In hun verkiezingsprogramma’s doen de partijen geen specifieke uitspraken over de Dienstenrichtlijn. Dat is niet verbazingwekkend, legt Koedooder uit. ‘De Appingedam-zaak loopt op dit moment nog. De definitieve uitspraak van de Raad van State over de kwestie moet nog volgen en daarna moeten decentrale overheden bekijken of de wijze waarop de uitspraak van het Europese Hof door de nationale rechter wordt toegepast noopt tot aanpassing van hun beleid. Het wordt afwachten.’ Wel is bekend dat het Rijk een proactieve houding aanneemt ten opzichte van de Dienstenrichtlijn.

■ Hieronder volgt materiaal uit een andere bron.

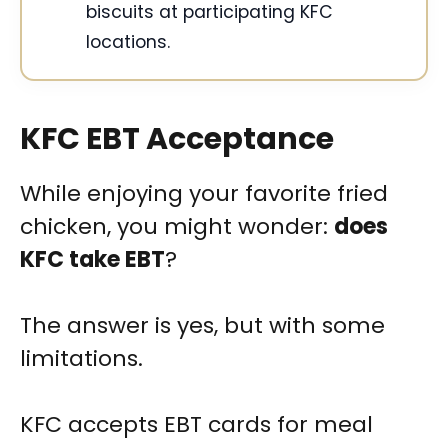
biscuits at participating KFC
locations.
KFC EBT Acceptance
While enjoying your favorite fried
chicken, you might wonder:
does
KFC take EBT
?
The answer is yes, but with some
limitations.
KFC accepts EBT cards for meal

Eind 2018 schreef staatssecretaris Mona Keijzer (Economische Zaken en Klimaat) in een brief aan de Tweede Kamer dat er bij verschillende overheden nog veel vragen zijn over hoe zij hun brancheringsbeleid kunnen motiveren. Samen met het ministerie van BZK en koepelorganisaties als de VNG en het IPO heeft de staatssecretaris aangegeven gerichte voorlichting te ontwikkelen.